» **Text**
+ + + +

While there were sections of annoyingly thick undergrowth, the Three Mountains Walk was a fantastic circuit walk, and another classic example of how Dave's Walk GPS walks are significantly better than the majority of on-track walks in the Perth region. With such outstanding scenery, it is almost unbelievable that this route doesn't exist as a marked circuit walk on a formed trail as a marked version would have to rank as one of the best walks in Perth.

The answer perhaps lies in the garbage piled up on the road. The fact of the matter is that there are just too many people who don't give a damn about looking after the land properly for us to deserve this being a recognised and managed trail; as soon as a trail went in, the dirt biking riders would be all over this and the granite would be covered in tyre marks and garbage dumping. Sadly, with ever-stretched budgets Parks and Wildlife simply cannot afford to police such repugnant activity and we are stuck with the status quo of limited trail supply, with most of the ones that we are given being boring walks along forestry tracks.

Nevertheless, this scenery is available for those who are prepared to wander off the beaten track. While I would suggest this walk to hikers who are experienced with off-track walking, I really loved this walk and would recommend it. If you're someone like me who has exhausted all that you can get out of the marked trails in Perth, then the Three Mountains Walk GPS Route is one that is definitely worth checking out.


  1. there are plenty of granite outcrops a bit further to the east to Explore anytime, :-) thanks for the great blog

    1. We definitely want to head out and explore this area more as I think there is a lot of potential deep within the park. Thanks for the tip!

+ + + +

[Stored data]
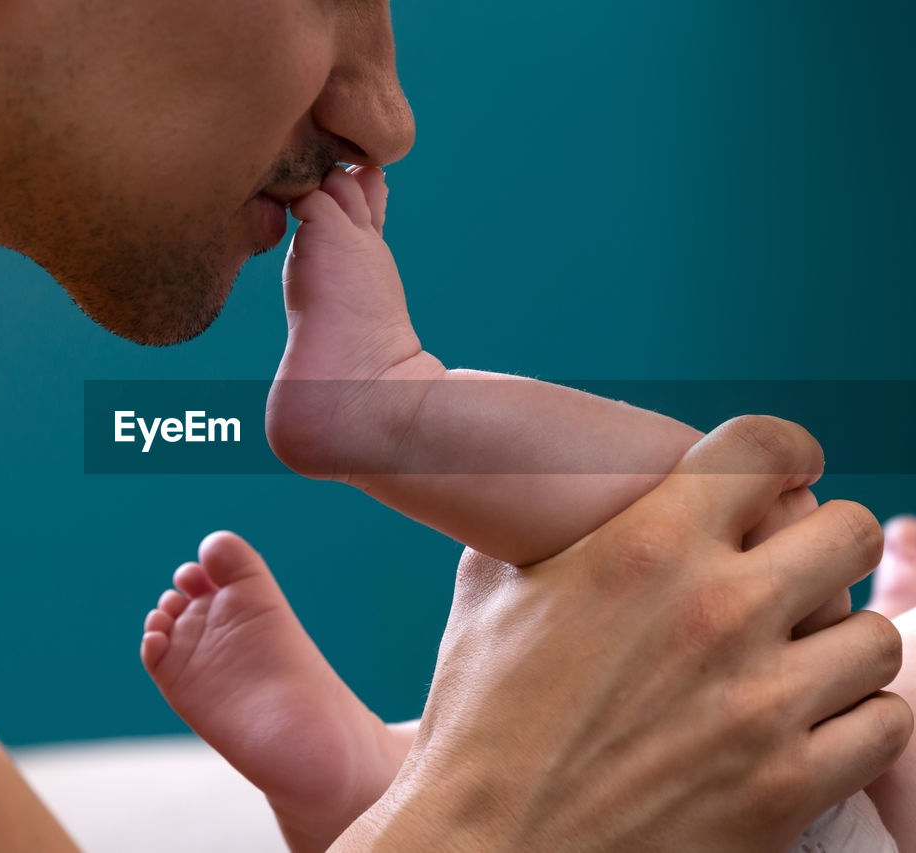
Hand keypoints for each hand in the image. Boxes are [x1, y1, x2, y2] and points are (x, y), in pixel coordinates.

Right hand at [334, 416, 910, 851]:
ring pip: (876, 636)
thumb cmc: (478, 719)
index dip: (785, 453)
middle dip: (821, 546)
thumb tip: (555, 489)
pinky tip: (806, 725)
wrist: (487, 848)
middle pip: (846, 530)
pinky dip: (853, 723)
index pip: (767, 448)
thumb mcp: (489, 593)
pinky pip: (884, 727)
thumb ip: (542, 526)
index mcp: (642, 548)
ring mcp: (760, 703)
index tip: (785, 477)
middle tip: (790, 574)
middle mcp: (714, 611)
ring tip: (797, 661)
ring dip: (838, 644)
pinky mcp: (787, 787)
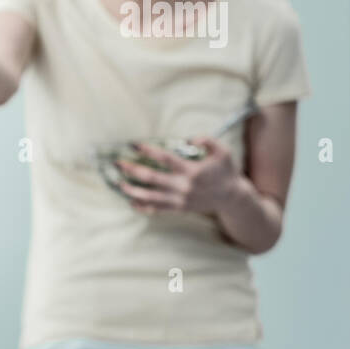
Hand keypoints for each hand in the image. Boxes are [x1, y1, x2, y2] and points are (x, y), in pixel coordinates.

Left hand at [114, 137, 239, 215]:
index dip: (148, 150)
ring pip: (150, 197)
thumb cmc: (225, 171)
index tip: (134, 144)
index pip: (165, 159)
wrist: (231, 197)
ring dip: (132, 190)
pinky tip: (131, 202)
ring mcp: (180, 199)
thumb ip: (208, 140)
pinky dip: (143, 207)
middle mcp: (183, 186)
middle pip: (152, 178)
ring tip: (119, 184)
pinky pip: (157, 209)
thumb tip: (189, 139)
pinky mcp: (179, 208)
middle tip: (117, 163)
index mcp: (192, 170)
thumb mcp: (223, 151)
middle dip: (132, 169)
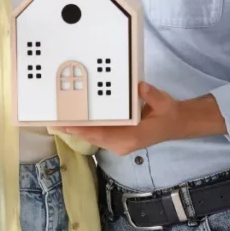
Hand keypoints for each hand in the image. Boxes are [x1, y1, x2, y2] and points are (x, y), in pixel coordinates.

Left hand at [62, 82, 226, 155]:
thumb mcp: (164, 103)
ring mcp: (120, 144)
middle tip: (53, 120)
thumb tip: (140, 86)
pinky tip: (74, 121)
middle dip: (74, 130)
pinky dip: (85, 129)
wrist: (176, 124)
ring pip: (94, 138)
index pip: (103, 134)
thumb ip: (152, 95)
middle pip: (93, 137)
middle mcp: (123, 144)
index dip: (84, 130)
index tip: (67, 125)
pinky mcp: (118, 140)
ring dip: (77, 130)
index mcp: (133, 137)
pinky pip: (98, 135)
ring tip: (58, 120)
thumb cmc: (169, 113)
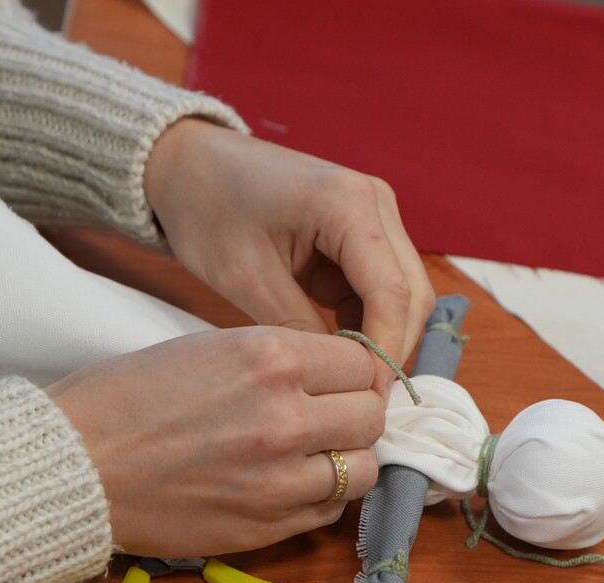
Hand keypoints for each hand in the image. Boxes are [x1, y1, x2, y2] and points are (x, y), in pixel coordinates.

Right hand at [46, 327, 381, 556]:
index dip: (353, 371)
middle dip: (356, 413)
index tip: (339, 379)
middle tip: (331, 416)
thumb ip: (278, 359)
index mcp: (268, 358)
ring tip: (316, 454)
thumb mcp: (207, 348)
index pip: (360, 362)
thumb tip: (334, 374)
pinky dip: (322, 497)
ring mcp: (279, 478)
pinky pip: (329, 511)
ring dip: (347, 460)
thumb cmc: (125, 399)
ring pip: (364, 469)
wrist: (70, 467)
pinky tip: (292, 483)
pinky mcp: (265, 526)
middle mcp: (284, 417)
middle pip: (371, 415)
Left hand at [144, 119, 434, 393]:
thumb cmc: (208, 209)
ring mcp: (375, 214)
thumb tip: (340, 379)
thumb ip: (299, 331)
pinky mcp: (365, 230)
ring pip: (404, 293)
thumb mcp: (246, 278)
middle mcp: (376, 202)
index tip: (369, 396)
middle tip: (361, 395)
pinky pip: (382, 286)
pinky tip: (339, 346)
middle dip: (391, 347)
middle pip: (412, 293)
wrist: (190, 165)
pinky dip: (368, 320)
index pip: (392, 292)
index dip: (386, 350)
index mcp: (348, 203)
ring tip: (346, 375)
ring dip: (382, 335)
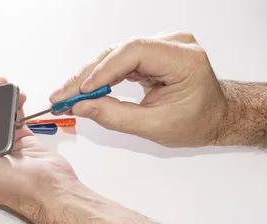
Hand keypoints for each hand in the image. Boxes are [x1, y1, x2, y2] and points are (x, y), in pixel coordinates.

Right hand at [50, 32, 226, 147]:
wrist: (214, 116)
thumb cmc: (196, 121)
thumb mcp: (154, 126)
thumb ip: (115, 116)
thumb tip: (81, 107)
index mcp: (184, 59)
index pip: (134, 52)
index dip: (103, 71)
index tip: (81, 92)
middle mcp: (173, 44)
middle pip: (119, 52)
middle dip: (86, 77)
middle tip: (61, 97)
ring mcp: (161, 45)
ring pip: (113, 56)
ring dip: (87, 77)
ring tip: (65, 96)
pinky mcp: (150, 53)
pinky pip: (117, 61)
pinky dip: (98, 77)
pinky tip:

+ + + +

» **About this task**
In the Three Mountains Walk text, which agency is said to be unable to afford policing dirt biking and garbage dumping?

» **Response**
Parks and Wildlife.